Not only did Durkheim criticise the anomic character of the division of labour but also its forced and excessive character. “It was forced because the inheritance of private property meant that individuals were not free to find the work most suited to their skills and talents; it was excessive because workers often had insufficient work to keep them occupied in a way that produced job satisfaction” (Anderson et al, 1987, p48).
Durkheim argued that these factors of the modern divisions of labour led to class conflict.
Durkheim’s solution to the problems of industrial capitalist society was to properly regulate the division of labour. This would end class struggles, “achieved through economic co-operation among modern guild associations and through the overall political and moral guidance of a liberal republican state whose power could be checked as necessary through these same guilds”(Anderson et al, 1987, p48).
Durkheim proposed that the organisation of intermediate groups, such as professional and occupational groups, would enable the individual to bind into the community.
Both conflicting and confirming each other at various stages of their writings, Marx and Durkheim, when analysed, attract similar conclusions as to the nature of the problems of industrial capitalist societies.

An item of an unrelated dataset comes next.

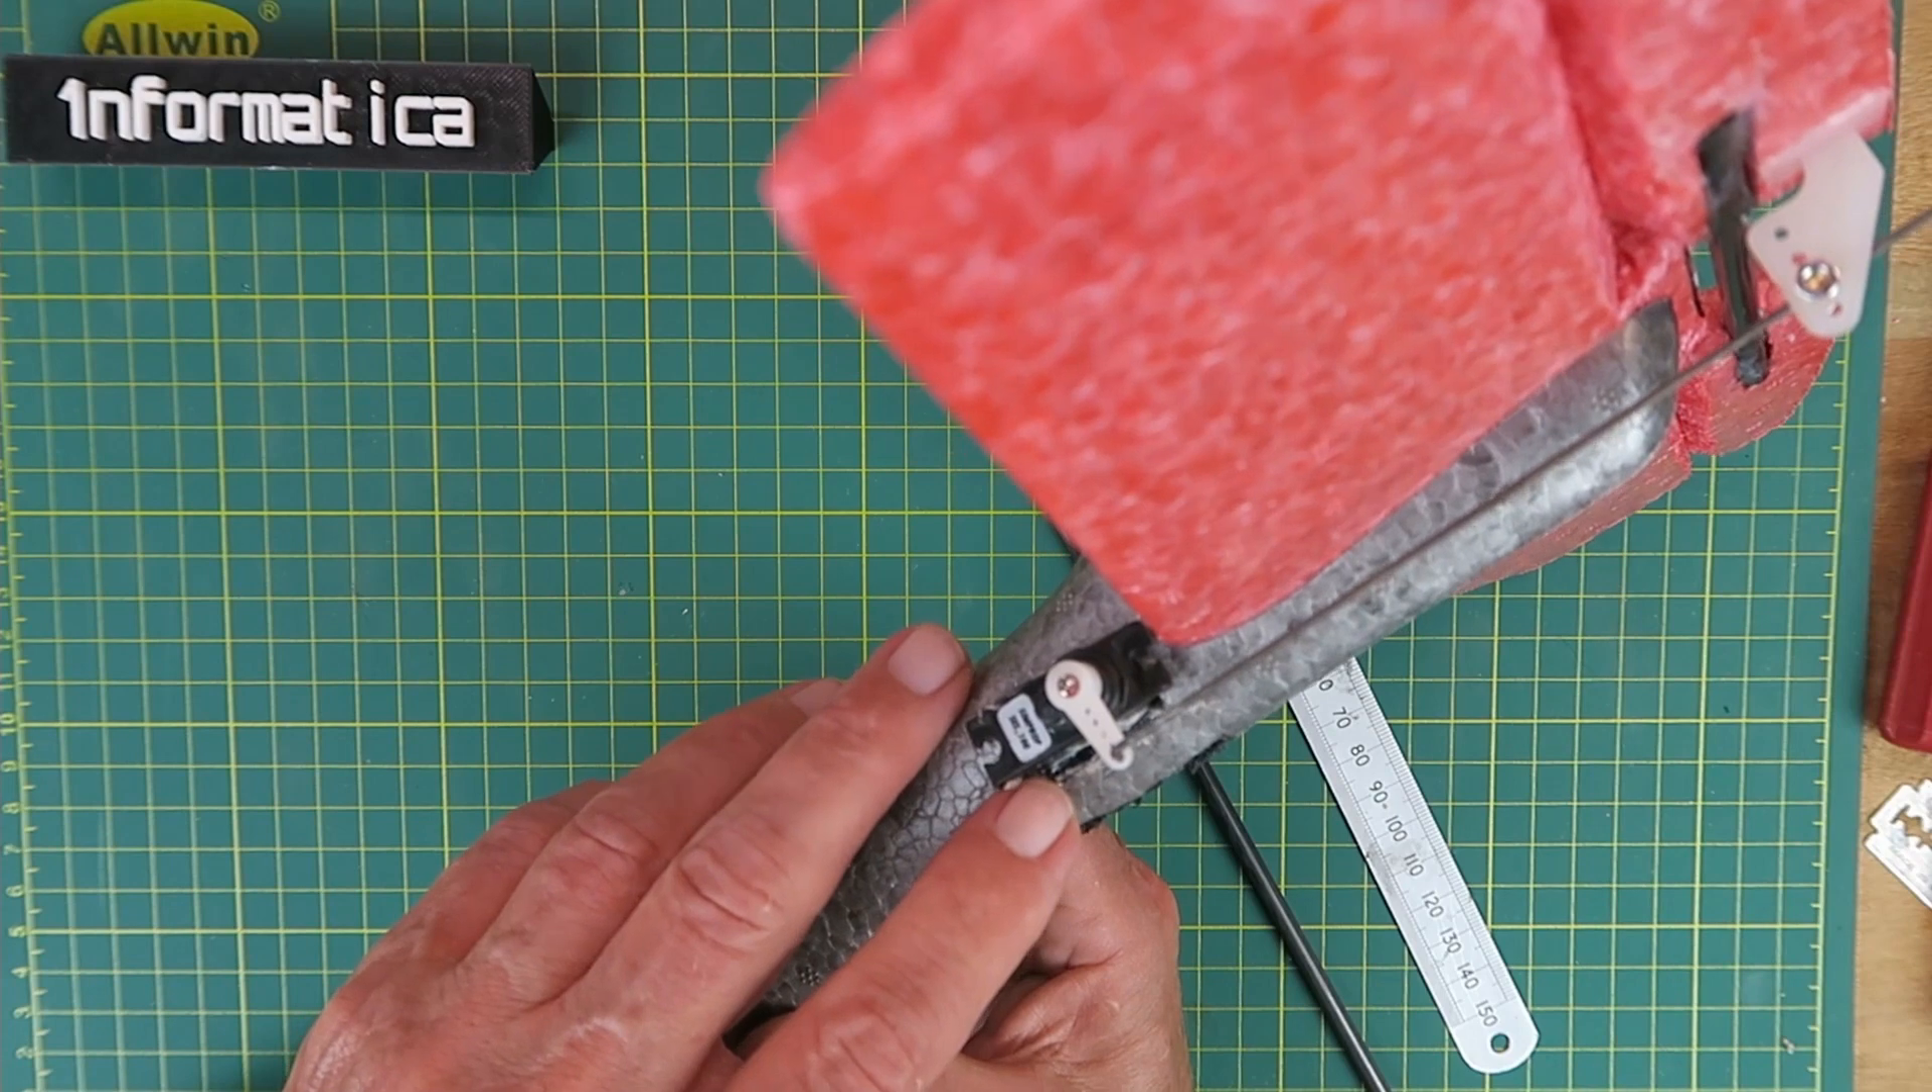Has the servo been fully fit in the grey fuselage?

The theorists seem to recognise that capitalism is inevitable and both agree that inequality is the foreseeable outcome.
Both Marx’s and Durkheim’s work have attracted criticism and opposition. Marx’s class analysis has been opposed for not sufficiently considering the rise of new ‘middle class’ groups, or affluence.
This suggests that Marx’s theory of social change and revolution is wrong, although Marx never set a time scale for revolution.
Durkheim’s work has attracted criticism for “overstating general normative and social structural influences at the expense of individual agency, although it was always Durkheim’s intention to leave scope for the latter within his sociology” (Jary, 2000).
“Marx developed a theory that generated specific predictions about the future of capitalism” (Smelser et al, 1976, p259).
Marx argued that society is a human product, that men’s thinking and acting shape the social world, although he also claims that man is a social product.
“Marx’s theory helped to shape sociology even as it was changing the world; Durkheim’s influence on sociology is unparalleled” (Smelser et al, 1976, p70).
Despite criticisms and opposing theories, Marx and Durkheim have left a major impression on the sociological world that has shaped and influenced modern sociology and its theorists.